All in all, this is mainly a matter of rather tedious rewriting, while 
adding tests.  One of the annoying things about the Zope dependency of 
peak.web is that it was hard to write good unit tests that didn't depend on 
Zope, too.  And, it was hard to define sufficiently small units, because so 
many things were emergent properties of a larger system.  It should be a 
lot easier to write tests for small operations against 'environ' dictionaries.

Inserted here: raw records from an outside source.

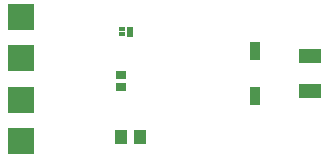
<source format=gbr>
G04 EAGLE Gerber RS-274X export*
G75*
%MOMM*%
%FSLAX34Y34*%
%LPD*%
%INSoldermask Top*%
%IPPOS*%
%AMOC8*
5,1,8,0,0,1.08239X$1,22.5*%
G01*
G04 Define Apertures*
%ADD10R,0.823200X0.763200*%
%ADD11R,0.953200X1.553200*%
%ADD12R,2.203200X2.203200*%
%ADD13R,1.953200X1.303200*%
%ADD14R,0.603200X0.453200*%
%ADD15R,0.603200X0.903200*%
%ADD16R,1.103200X1.153200*%
D10*
X109220Y66320D03*
X109220Y75920D03*
D11*
X222250Y96470D03*
X222250Y58470D03*
D12*
X24130Y55350D03*
D13*
X269240Y62470D03*
X269240Y92470D03*
D14*
X109530Y115280D03*
X109530Y110780D03*
D15*
X116530Y113030D03*
D16*
X108840Y24130D03*
X124840Y24130D03*
D12*
X24130Y20160D03*
X24130Y125730D03*
X24130Y90540D03*
M02*

</source>
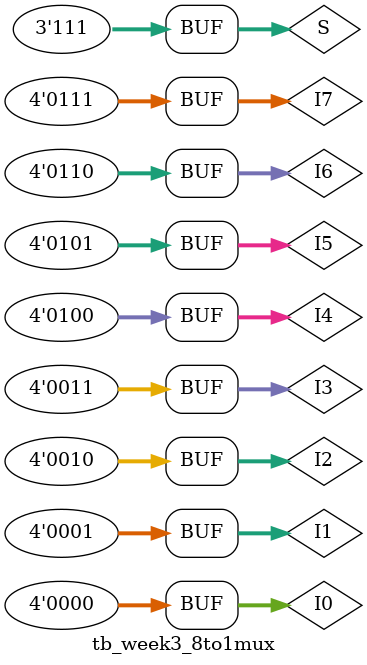
<source format=v>
`timescale 1ns / 1ps


module tb_week3_8to1mux();
reg[3:0] I0;
reg[3:0] I1;
reg[3:0] I2;
reg[3:0] I3;
reg[3:0] I4;
reg[3:0] I5;
reg[3:0] I6;
reg[3:0] I7;
reg[2:0] S;
wire[3:0] Y;
week3_8to1mux u(.I0(I0),.I1(I1),.I2(I2),.I3(I3),.I4(I4),.I5(I5),.I6(I6),.I7(I7),.S(S),.Y(Y));

initial begin
    I0=4'b0000; 
    I1=4'b0001; 
    I2=4'b0010; 
    I3=4'b0011; 
    I4=4'b0100; 
    I5=4'b0101; 
    I6=4'b0110; 
    I7=4'b0111;
    S=3'b000; #10
    S=3'b001; #10
    S=3'b010; #10
    S=3'b011; #10
    S=3'b100; #10
    S=3'b101; #10
    S=3'b110; #10
    S=3'b111;
end
endmodule

</source>
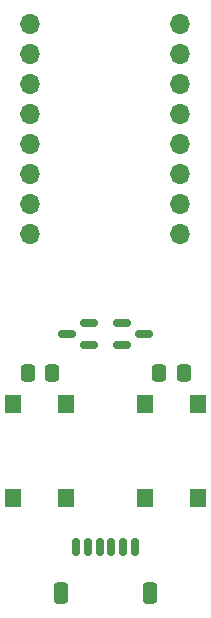
<source format=gts>
G04 #@! TF.GenerationSoftware,KiCad,Pcbnew,7.0.7*
G04 #@! TF.CreationDate,2023-11-09T12:03:22-05:00*
G04 #@! TF.ProjectId,programmer,70726f67-7261-46d6-9d65-722e6b696361,rev?*
G04 #@! TF.SameCoordinates,Original*
G04 #@! TF.FileFunction,Soldermask,Top*
G04 #@! TF.FilePolarity,Negative*
%FSLAX46Y46*%
G04 Gerber Fmt 4.6, Leading zero omitted, Abs format (unit mm)*
G04 Created by KiCad (PCBNEW 7.0.7) date 2023-11-09 12:03:22*
%MOMM*%
%LPD*%
G01*
G04 APERTURE LIST*
G04 Aperture macros list*
%AMRoundRect*
0 Rectangle with rounded corners*
0 $1 Rounding radius*
0 $2 $3 $4 $5 $6 $7 $8 $9 X,Y pos of 4 corners*
0 Add a 4 corners polygon primitive as box body*
4,1,4,$2,$3,$4,$5,$6,$7,$8,$9,$2,$3,0*
0 Add four circle primitives for the rounded corners*
1,1,$1+$1,$2,$3*
1,1,$1+$1,$4,$5*
1,1,$1+$1,$6,$7*
1,1,$1+$1,$8,$9*
0 Add four rect primitives between the rounded corners*
20,1,$1+$1,$2,$3,$4,$5,0*
20,1,$1+$1,$4,$5,$6,$7,0*
20,1,$1+$1,$6,$7,$8,$9,0*
20,1,$1+$1,$8,$9,$2,$3,0*%
G04 Aperture macros list end*
%ADD10RoundRect,0.250000X-0.337500X-0.475000X0.337500X-0.475000X0.337500X0.475000X-0.337500X0.475000X0*%
%ADD11R,1.400000X1.600000*%
%ADD12RoundRect,0.150000X-0.150000X-0.625000X0.150000X-0.625000X0.150000X0.625000X-0.150000X0.625000X0*%
%ADD13RoundRect,0.250000X-0.350000X-0.650000X0.350000X-0.650000X0.350000X0.650000X-0.350000X0.650000X0*%
%ADD14RoundRect,0.150000X0.587500X0.150000X-0.587500X0.150000X-0.587500X-0.150000X0.587500X-0.150000X0*%
%ADD15RoundRect,0.150000X-0.587500X-0.150000X0.587500X-0.150000X0.587500X0.150000X-0.587500X0.150000X0*%
%ADD16O,1.700000X1.700000*%
%ADD17RoundRect,0.250000X0.337500X0.475000X-0.337500X0.475000X-0.337500X-0.475000X0.337500X-0.475000X0*%
G04 APERTURE END LIST*
D10*
X131042500Y-74225500D03*
X133117500Y-74225500D03*
D11*
X118690000Y-84829500D03*
X118690000Y-76829500D03*
X123190000Y-84829500D03*
X123190000Y-76829500D03*
X134330000Y-76829500D03*
X134330000Y-84829500D03*
X129830000Y-76829500D03*
X129830000Y-84829500D03*
D12*
X123992000Y-88932000D03*
X124992000Y-88932000D03*
X125992000Y-88932000D03*
X126992000Y-88932000D03*
X127992000Y-88932000D03*
X128992000Y-88932000D03*
D13*
X122692000Y-92807000D03*
X130292000Y-92807000D03*
D14*
X125131000Y-71873500D03*
X125131000Y-69973500D03*
X123256000Y-70923500D03*
D15*
X127876500Y-69973500D03*
X127876500Y-71873500D03*
X129751500Y-70923500D03*
D16*
X120142000Y-44704000D03*
X120142000Y-47244000D03*
X120142000Y-49784000D03*
X120142000Y-52324000D03*
X120142000Y-54864000D03*
X120142000Y-57404000D03*
X120142000Y-59944000D03*
X120142000Y-62484000D03*
X132842000Y-62484000D03*
X132842000Y-59944000D03*
X132842000Y-57404000D03*
X132842000Y-54864000D03*
X132842000Y-52324000D03*
X132842000Y-49784000D03*
X132842000Y-47244000D03*
X132842000Y-44704000D03*
D17*
X121977500Y-74225500D03*
X119902500Y-74225500D03*
M02*

</source>
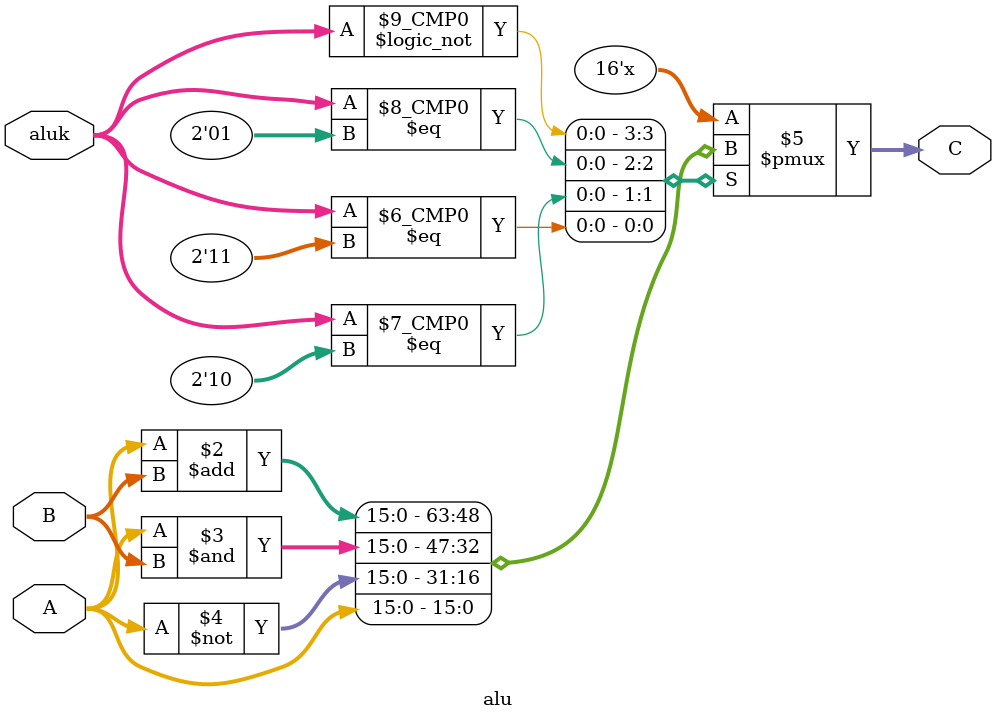
<source format=sv>

module alu(
    input logic  [15:0] A,
    input logic  [15:0] B,
    input logic  [1:0]  aluk,
    
    output logic [15:0] C
    );
    
    always_comb
    begin
        C = 16'h0000;
        case(aluk)
            2'b00: C = A + B;
            2'b01: C = A & B;
            2'b10: C = ~A;
            2'b11: C = A;
            default: C = 16'h0000;
        endcase
    end        
            
        
    
endmodule

</source>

The rewriting will take a while, though.  When I've replaced all the 
existing code, I will not yet have replaced the functionality, because we 
will be losing Zope-supplied functions like cookie parsing, query string 
and form post parsing, cookie setting on responses, character set 
negotiation, and all of that sort of thing.  Those will have to be written 
as property factories and added to the configuration, but that also makes 
them good candidates for contributed patches.  And so, as soon as a 
'web.lookup()' function exists, that would be a good time when volunteers 
such as yourself could start writing factories to replace functionality we 
currently get from Zope X3.

Contributions should include unit tests that can be integrated into the 
peak.web test suite.

Oh, and by the way, I don't want to go with the 'foo:int' style of 
parameter passing as the default means of handling input parameters.  That 
doesn't mean it shouldn't be optionally available to people (via a 
different property namespace), I just mean that I don't consider it a high 
priority, and I don't think it should be the default mechanism for getting 
at query/cookie/form variables.  It was originally designed for interacting 
with oblivious Python code that wasn't designed for web use.  But that's 
what controllers (formerly decorators) are for, and we have other things 
like function attributes and adaptation that can be used to determine what 
kind of data a function is looking for.